[Given problem]:
Copy all the records below, replacing "locality" with "place" and keeping every other part the same. Omit the pictures.

[Records for the task]:
-- START --

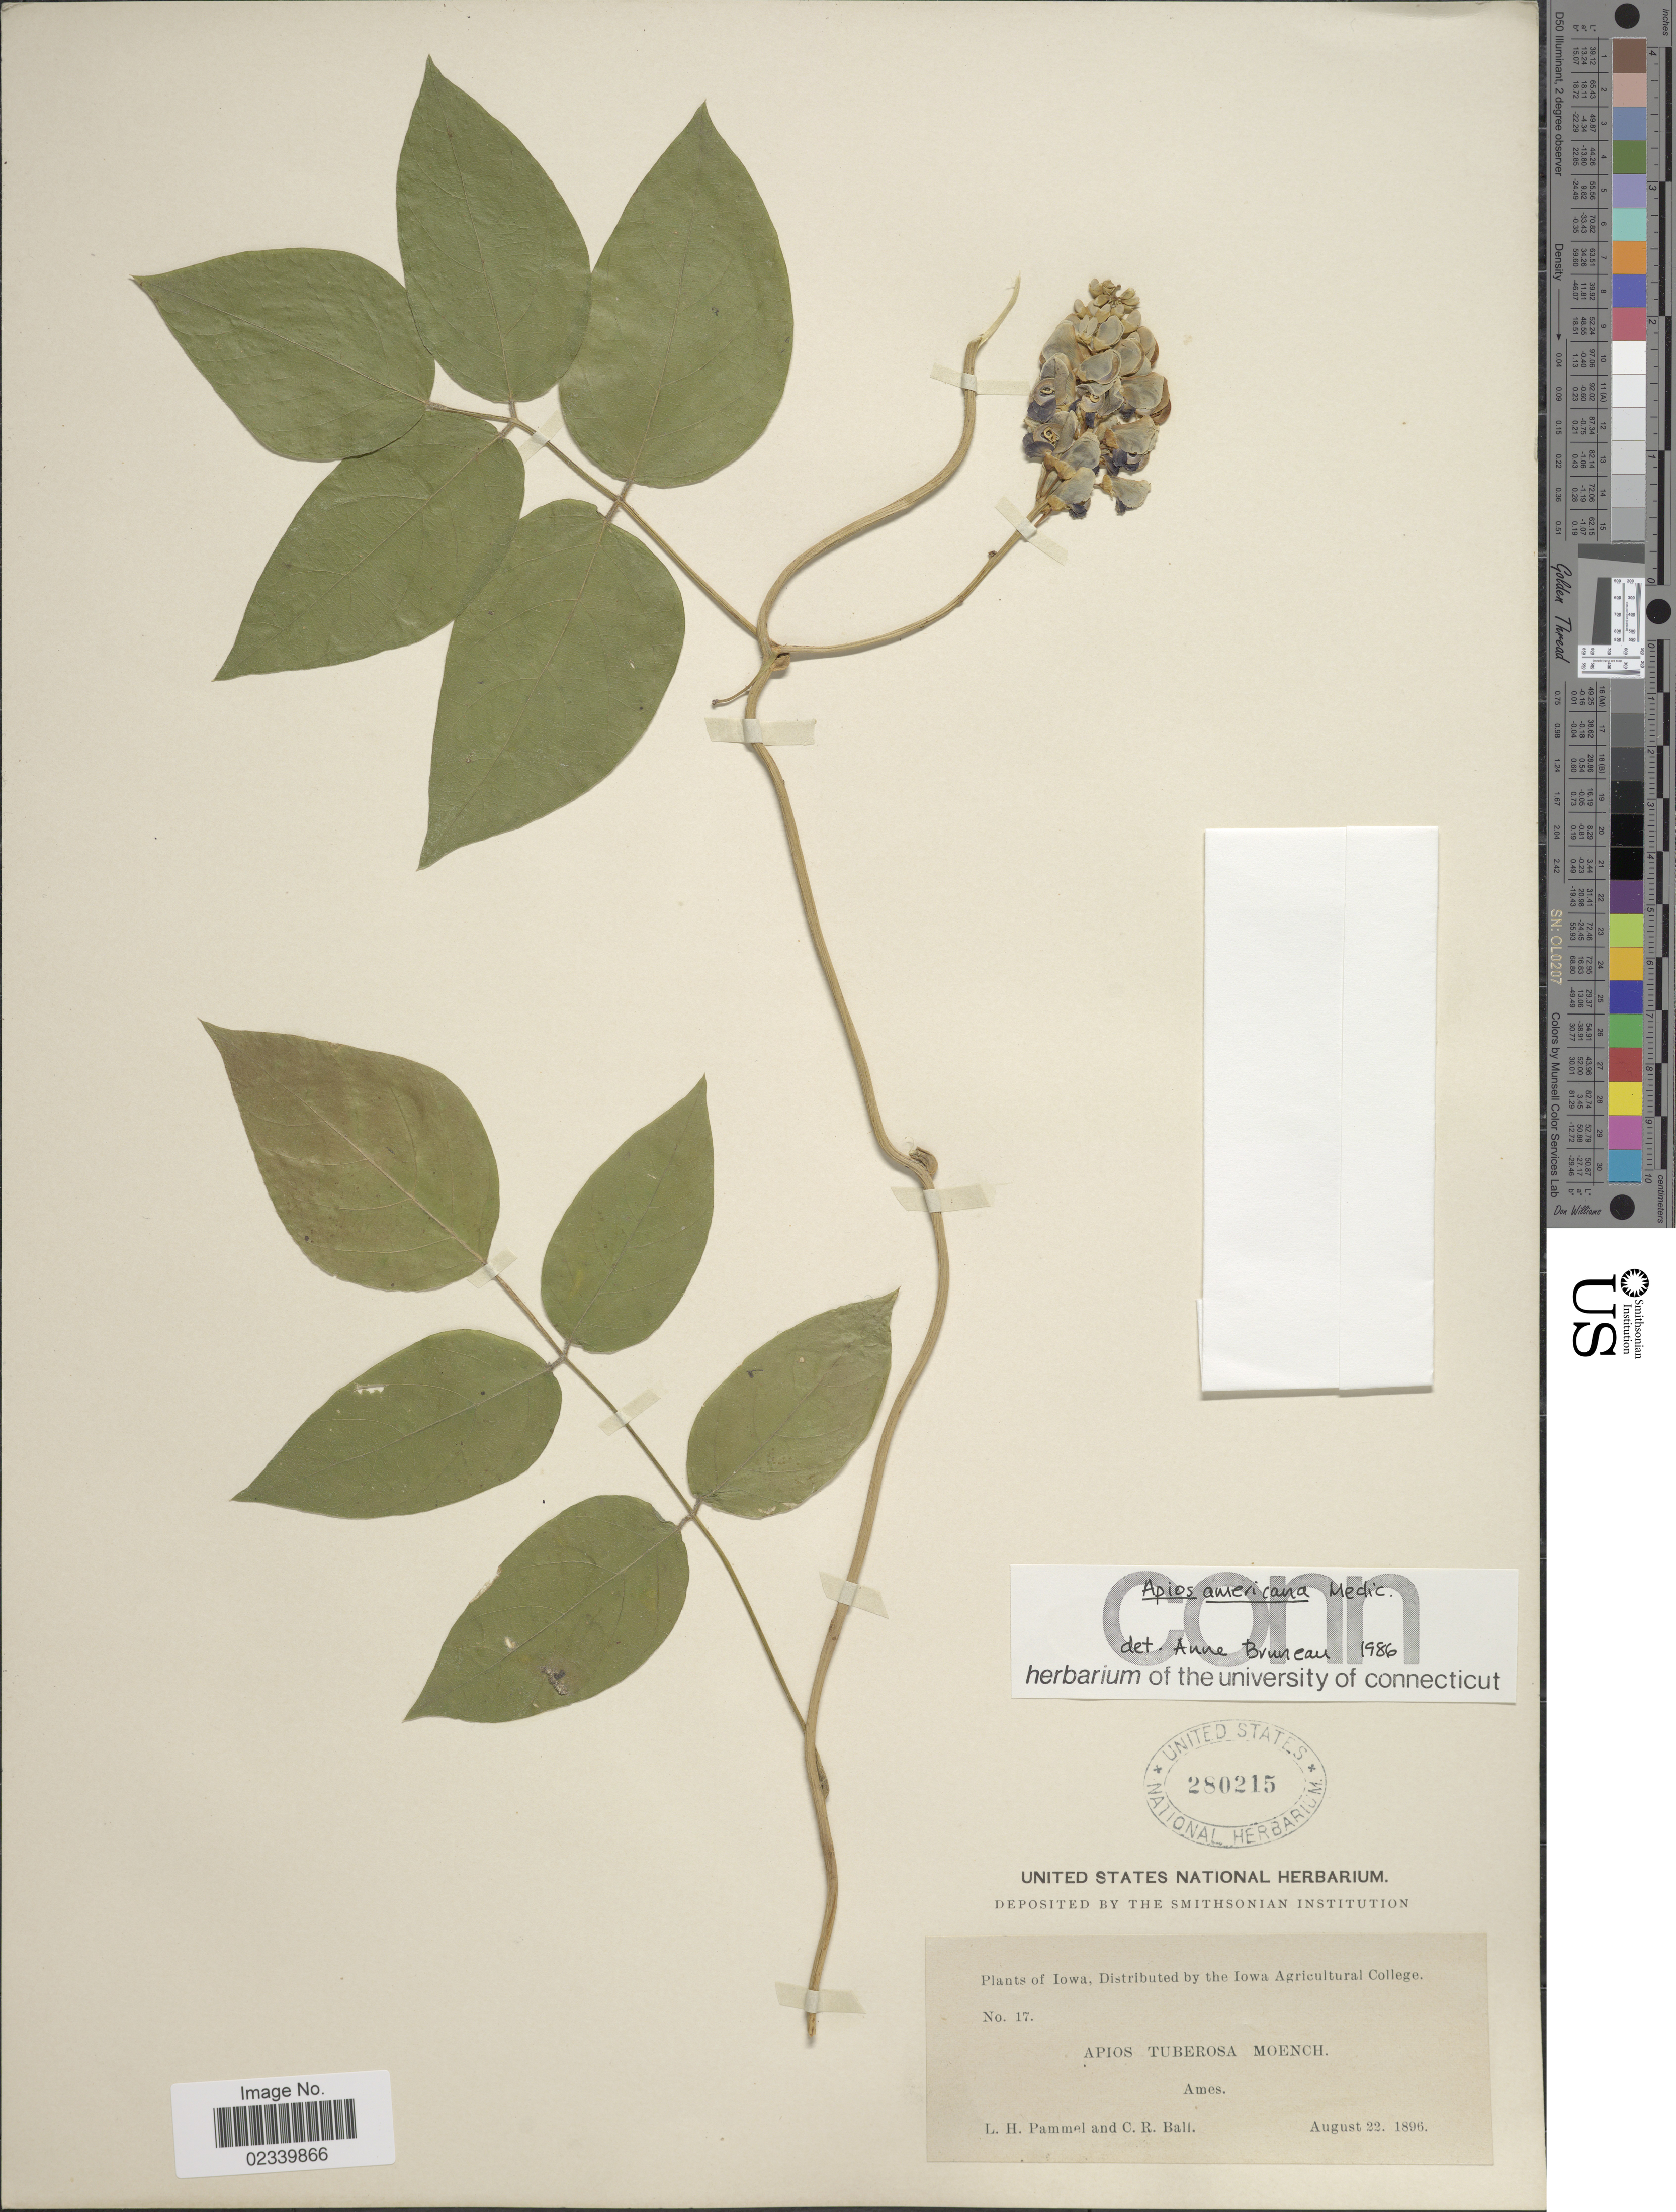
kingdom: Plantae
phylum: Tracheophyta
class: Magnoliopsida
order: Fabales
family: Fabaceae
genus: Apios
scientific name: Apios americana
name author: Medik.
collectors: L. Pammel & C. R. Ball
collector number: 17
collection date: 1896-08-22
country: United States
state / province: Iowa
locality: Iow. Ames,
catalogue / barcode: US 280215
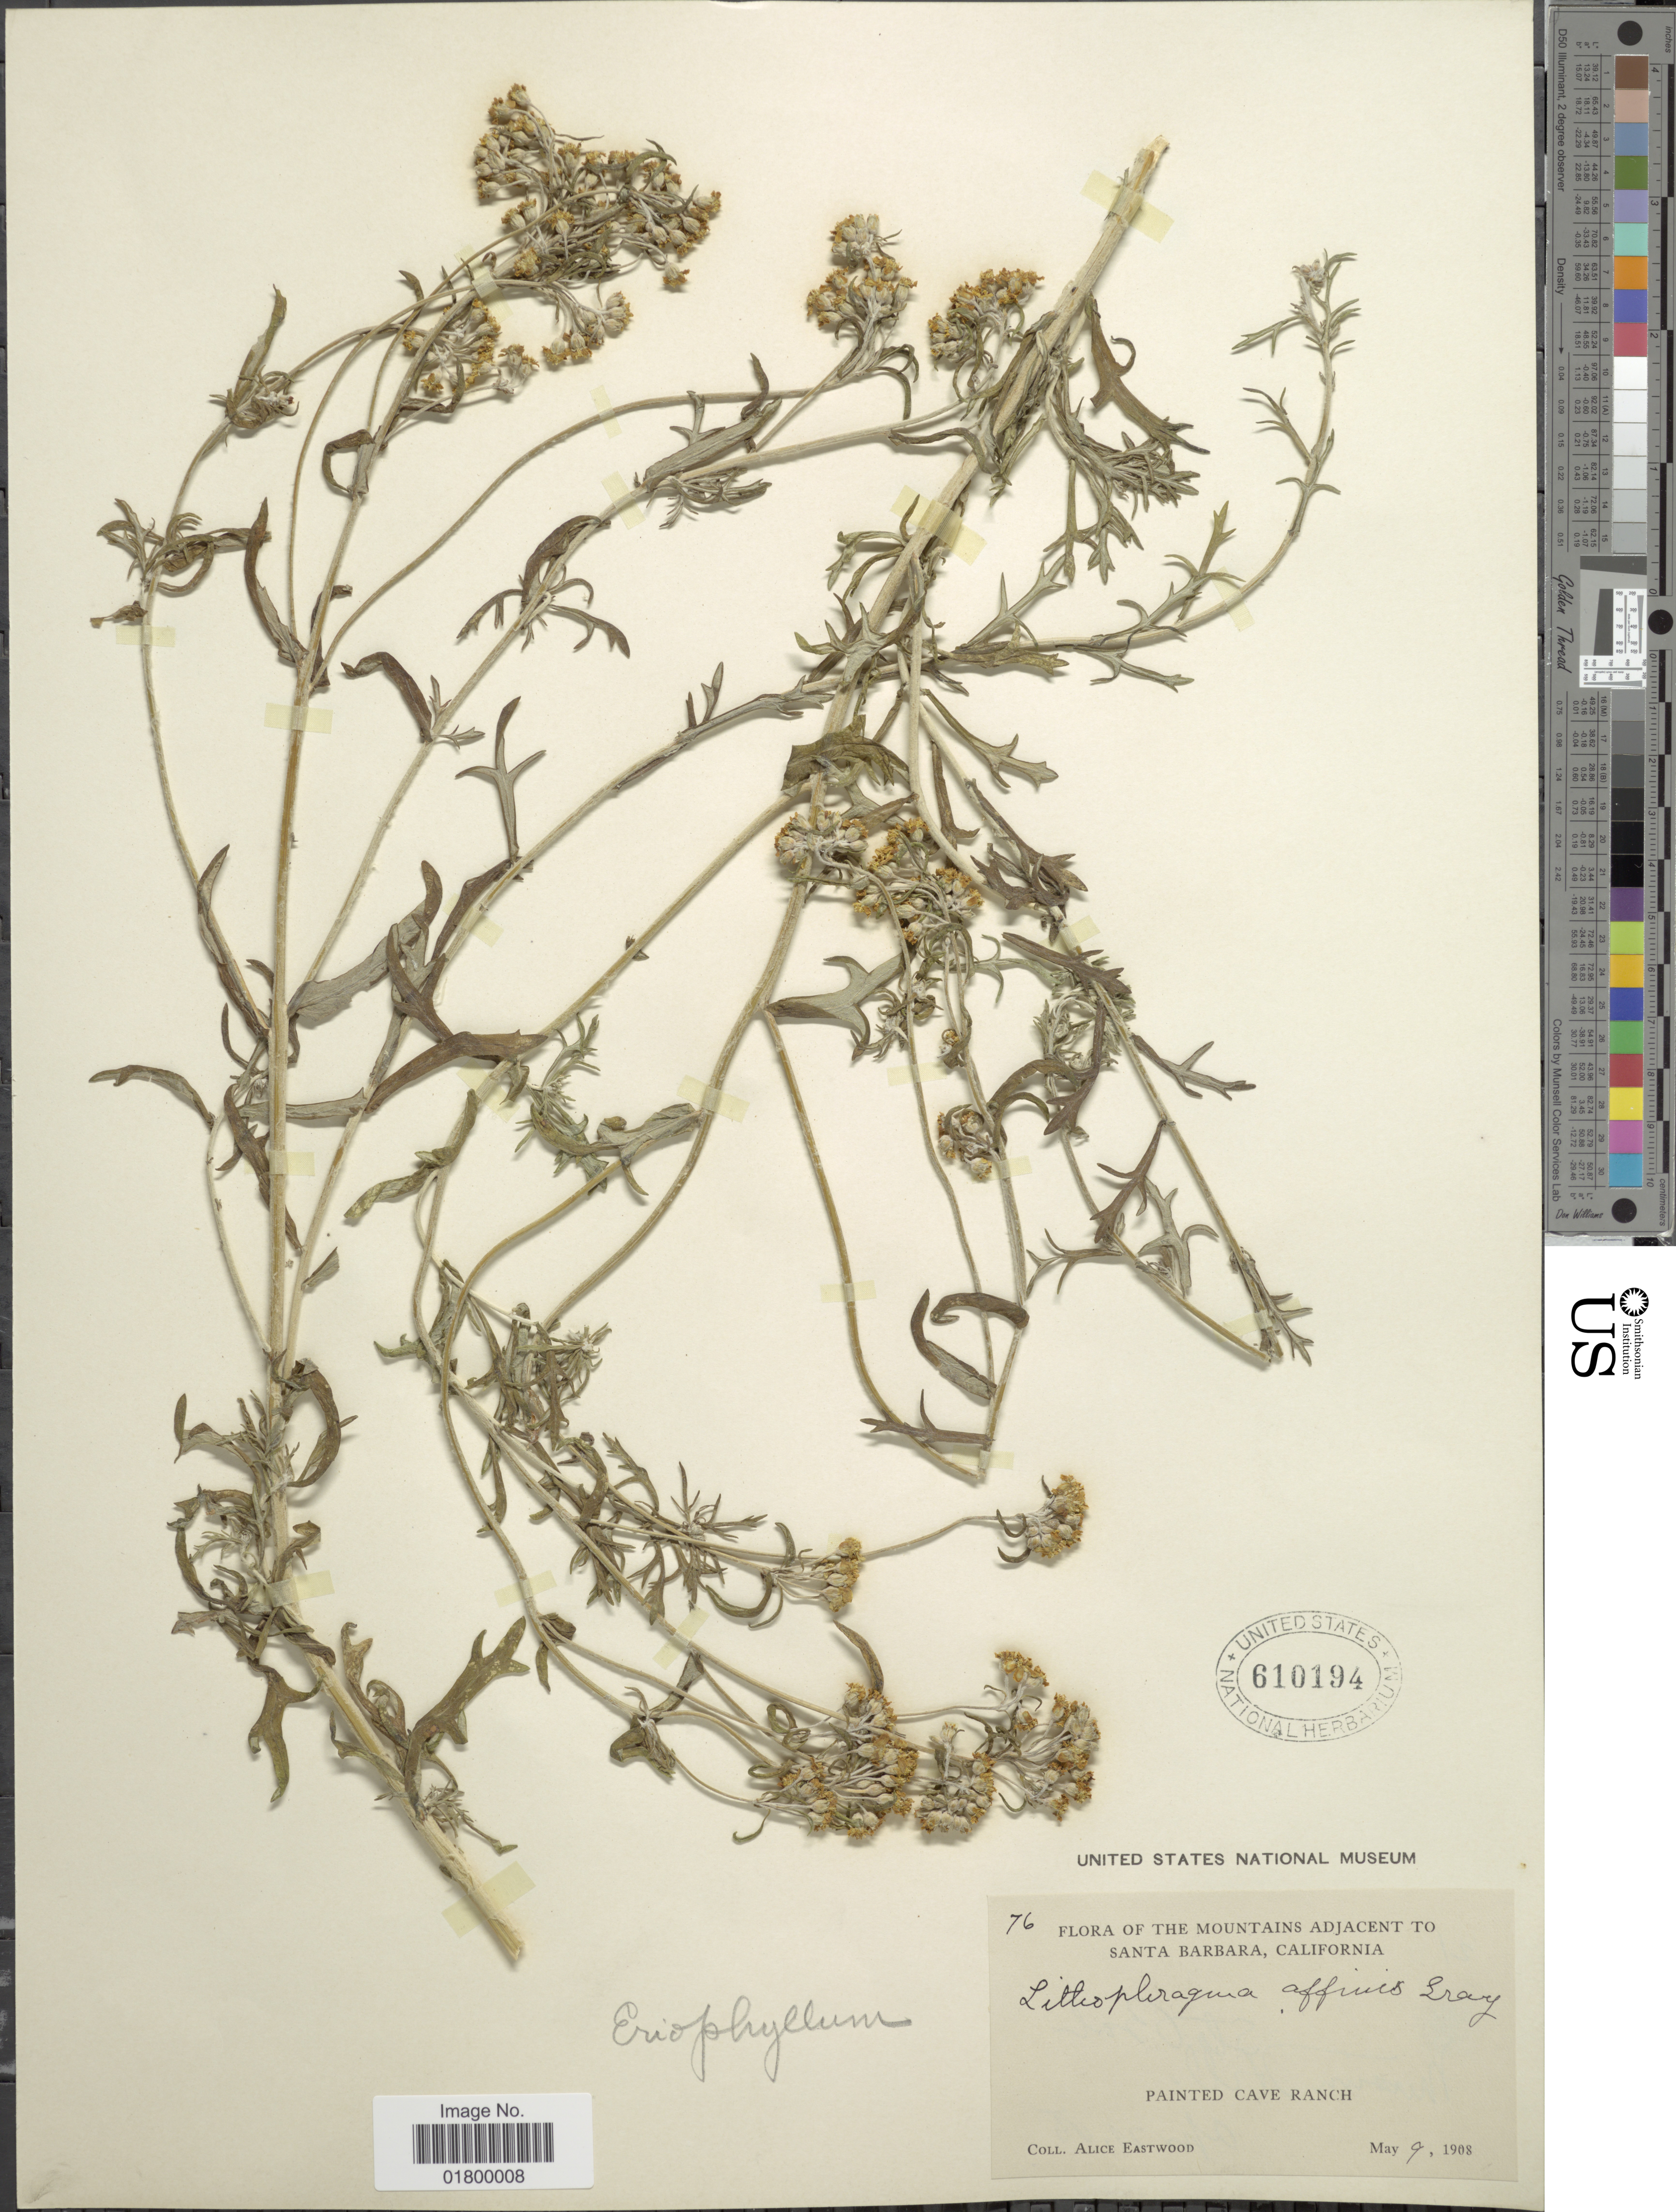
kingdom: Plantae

-- END --

[Complete output]:
kingdom: Plantae
phylum: Tracheophyta
class: Magnoliopsida
order: Fabales
family: Fabaceae
genus: Apios
scientific name: Apios americana
name author: Medik.
collectors: L. Pammel & C. R. Ball
collector number: 17
collection date: 1896-08-22
country: United States
state / province: Iowa
place: Iow. Ames,
catalogue / barcode: US 280215
kingdom: Plantae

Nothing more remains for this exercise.